After Chinese government officials objected to the CFA ruling, and after the CFA's Chief Justice was forced to issue an unprecedented "clarification" of the ruling, Tung Chee-Hwa decided to seek an interpretation by the NPC's Standing Committee as a way of avoiding implementation of the court's decision. Turning to China to resolve a critically important legal dispute was not the only option open to the Hong Kong government, but it was by far the worst. It could have allowed the CFA decision to stand and then waited to see if the numbers of Chinese seeking right of abode bore any resemblance to its apocalyptic predictions. It could have sought a new ruling from the CFA through new cases. Even working through the SAR Legislative Council to seek an amendment to the Basic Law would have been preferable than inviting Chinese intervention in Hong Kong judicial matters.

By turning to the NPC to bolster its own case, the Hong Kong government has set a dangerous precedent, effectively giving notice that any time the Court of Final Appeal rules in a way that the executive branch of the SAR finds objectionable, it will turn to China for assistance. This makes a mockery both of the notion of checks and balances within the SAR government as well as of Hong Kong autonomy itself.
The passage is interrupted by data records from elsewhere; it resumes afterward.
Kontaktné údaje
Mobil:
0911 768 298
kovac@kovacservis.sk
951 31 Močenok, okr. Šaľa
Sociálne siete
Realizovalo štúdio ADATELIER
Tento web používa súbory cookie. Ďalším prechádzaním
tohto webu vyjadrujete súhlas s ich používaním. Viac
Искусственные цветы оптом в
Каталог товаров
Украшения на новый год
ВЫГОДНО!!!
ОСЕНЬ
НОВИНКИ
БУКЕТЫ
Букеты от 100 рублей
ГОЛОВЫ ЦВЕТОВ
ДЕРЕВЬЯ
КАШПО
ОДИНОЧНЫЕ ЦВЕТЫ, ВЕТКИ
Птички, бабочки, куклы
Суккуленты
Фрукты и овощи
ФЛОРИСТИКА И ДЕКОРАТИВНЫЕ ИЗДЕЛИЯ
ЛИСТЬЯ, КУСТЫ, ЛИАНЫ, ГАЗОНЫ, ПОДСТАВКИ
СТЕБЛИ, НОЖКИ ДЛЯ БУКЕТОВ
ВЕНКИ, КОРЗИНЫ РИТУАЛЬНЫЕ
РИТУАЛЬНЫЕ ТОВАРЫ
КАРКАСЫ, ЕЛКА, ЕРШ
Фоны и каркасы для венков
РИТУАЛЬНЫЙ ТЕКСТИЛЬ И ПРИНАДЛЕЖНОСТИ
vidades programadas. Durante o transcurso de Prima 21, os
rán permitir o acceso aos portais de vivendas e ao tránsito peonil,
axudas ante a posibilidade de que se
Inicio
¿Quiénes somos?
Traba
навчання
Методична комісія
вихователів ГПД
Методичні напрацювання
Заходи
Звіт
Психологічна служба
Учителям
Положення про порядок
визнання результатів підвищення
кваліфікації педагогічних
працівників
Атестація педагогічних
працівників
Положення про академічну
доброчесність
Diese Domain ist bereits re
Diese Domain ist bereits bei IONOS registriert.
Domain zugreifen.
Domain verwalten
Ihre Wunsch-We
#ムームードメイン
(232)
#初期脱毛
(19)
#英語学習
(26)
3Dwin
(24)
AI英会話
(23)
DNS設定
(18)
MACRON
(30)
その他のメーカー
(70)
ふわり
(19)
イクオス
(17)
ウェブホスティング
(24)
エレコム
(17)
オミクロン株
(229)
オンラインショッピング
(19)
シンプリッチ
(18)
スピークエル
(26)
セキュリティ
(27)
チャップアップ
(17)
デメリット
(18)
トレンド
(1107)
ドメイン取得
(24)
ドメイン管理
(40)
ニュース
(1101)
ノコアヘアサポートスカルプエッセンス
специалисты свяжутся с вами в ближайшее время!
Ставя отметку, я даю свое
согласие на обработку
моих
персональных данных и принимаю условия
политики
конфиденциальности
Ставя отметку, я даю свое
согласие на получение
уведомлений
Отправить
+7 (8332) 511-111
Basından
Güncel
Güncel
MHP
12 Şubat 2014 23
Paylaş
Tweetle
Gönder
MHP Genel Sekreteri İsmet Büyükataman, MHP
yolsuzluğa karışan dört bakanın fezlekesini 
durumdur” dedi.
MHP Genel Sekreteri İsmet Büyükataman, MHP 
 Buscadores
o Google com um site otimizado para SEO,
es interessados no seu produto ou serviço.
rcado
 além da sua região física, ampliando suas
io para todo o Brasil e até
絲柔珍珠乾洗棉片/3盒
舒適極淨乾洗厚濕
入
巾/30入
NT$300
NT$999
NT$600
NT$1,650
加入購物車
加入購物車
The NPC Standing Committee responded predictably to the HKSAR government's request for interpretation. In its decision adopted last week, it said the Court of Final Appeal should have itself asked the NPCSC for an interpretation of the controversial part of the Basic Law before it gave its final ruling. It also stated that the CFA's interpretation was in violation of the spirit of the Basic Law. It upheld the Hong Kong government's restrictive interpretation of the right of abode of mainland children, limiting it to those, who at the time of their birth, had at least one parent who was already a permanent Hong Kong resident. Anyone else would have to seek permission from relevant departments in the Chinese government and there was no guarantee that permission would be granted. This interpretation applies to relevant future cases handled by Hong Kong courts but does not affect those who have already obtained the right of abode as a result of the Hong Kong Court of Final Appeal's initial ruling in January 1999.

The key issue from a human rights perspective is not the right of abode per se. It is the independence of the Hong Kong courts. This precedent has the potential of opening a wide swathe of judicial rulings to attack and "reinterpretation," particularly those that displease either the Chief Executive in Hong Kong or the government in Beijing.

Human Rights Watch urges the Administration and Congress to raise concerns, privately and publicly, with Hong Kong and Beijing officials about threats to the rule of law and the independence of the Hong Kong judiciary. For example, this issue should be on the agenda of President Clinton's talks with Chief Executive Tung Chee-Hwa at the APEC summit in New Zealand in September. Members of the business community should also continue to speak out, recognizing the importance of Hong Kong's legal system to its prosperity and economic vitality.